▸ **Required action**
Please render everything from the line containing "Reading right to" down to the end of the records as a Markdown table with the columns Row and Text, numbering each line and skipping blank ones. Leave the pictures out of the table.

▸ **Data records**
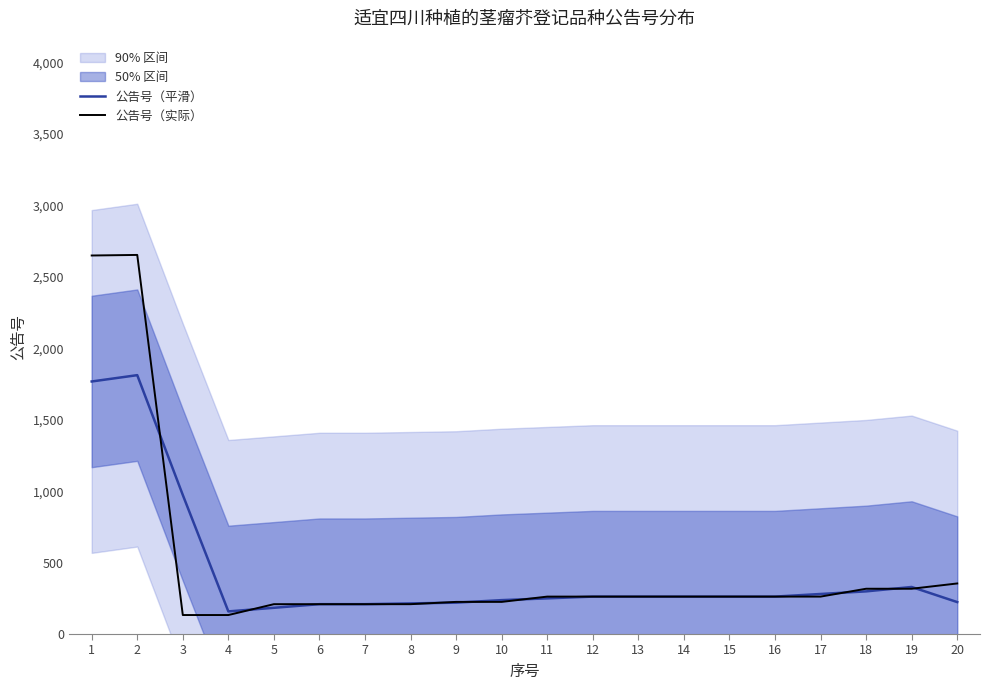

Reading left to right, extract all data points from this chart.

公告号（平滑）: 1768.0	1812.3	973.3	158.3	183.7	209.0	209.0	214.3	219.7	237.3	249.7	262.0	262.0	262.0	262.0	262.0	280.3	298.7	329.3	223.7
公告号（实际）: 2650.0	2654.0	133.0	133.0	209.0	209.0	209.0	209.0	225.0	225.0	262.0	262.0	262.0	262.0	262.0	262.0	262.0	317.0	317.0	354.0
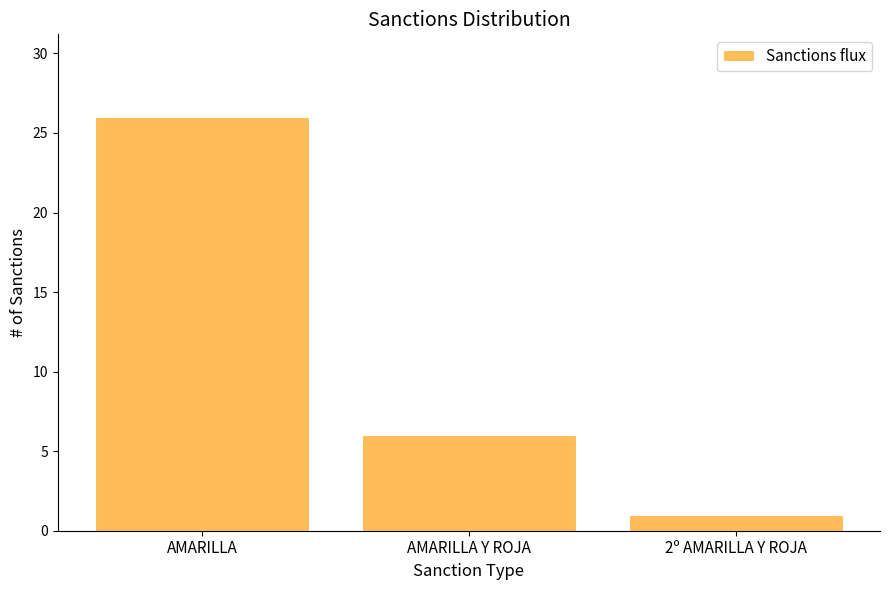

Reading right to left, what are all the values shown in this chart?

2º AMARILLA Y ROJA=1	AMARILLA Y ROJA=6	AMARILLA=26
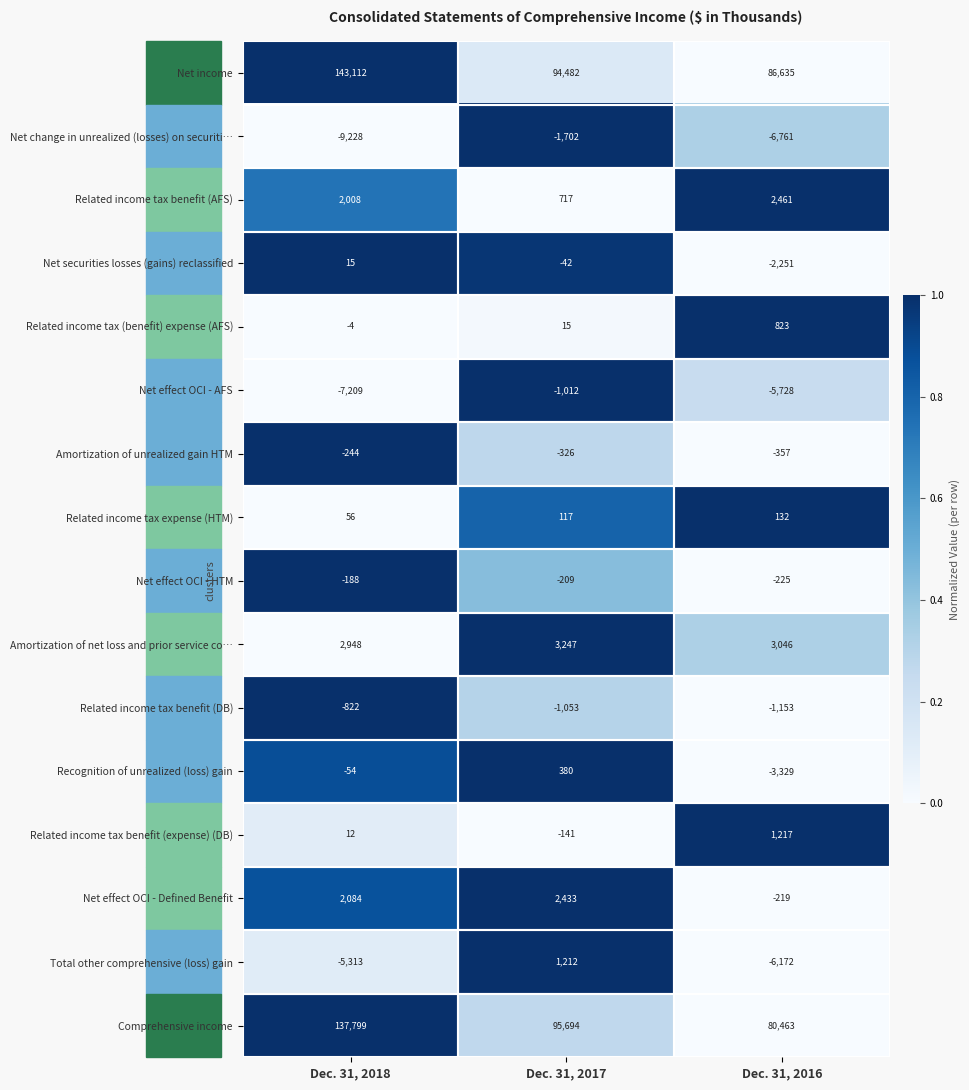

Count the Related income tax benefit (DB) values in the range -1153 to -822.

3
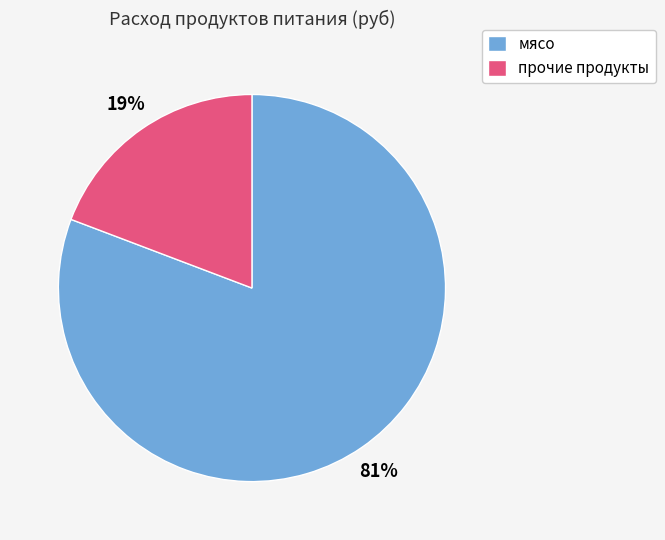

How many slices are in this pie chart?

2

▸ **Response to this exercise**
| Row | Text |
|---|---|
| 1 | Reading right to left, what are all the values shown in this chart? |
| 2 | 2º AMARILLA Y ROJA=1	AMARILLA Y ROJA=6	AMARILLA=26 |
| 3 | Count the Related income tax benefit (DB) values in the range -1153 to -822. |
| 4 | 3 |
| 5 | How many slices are in this pie chart? |
| 6 | 2 |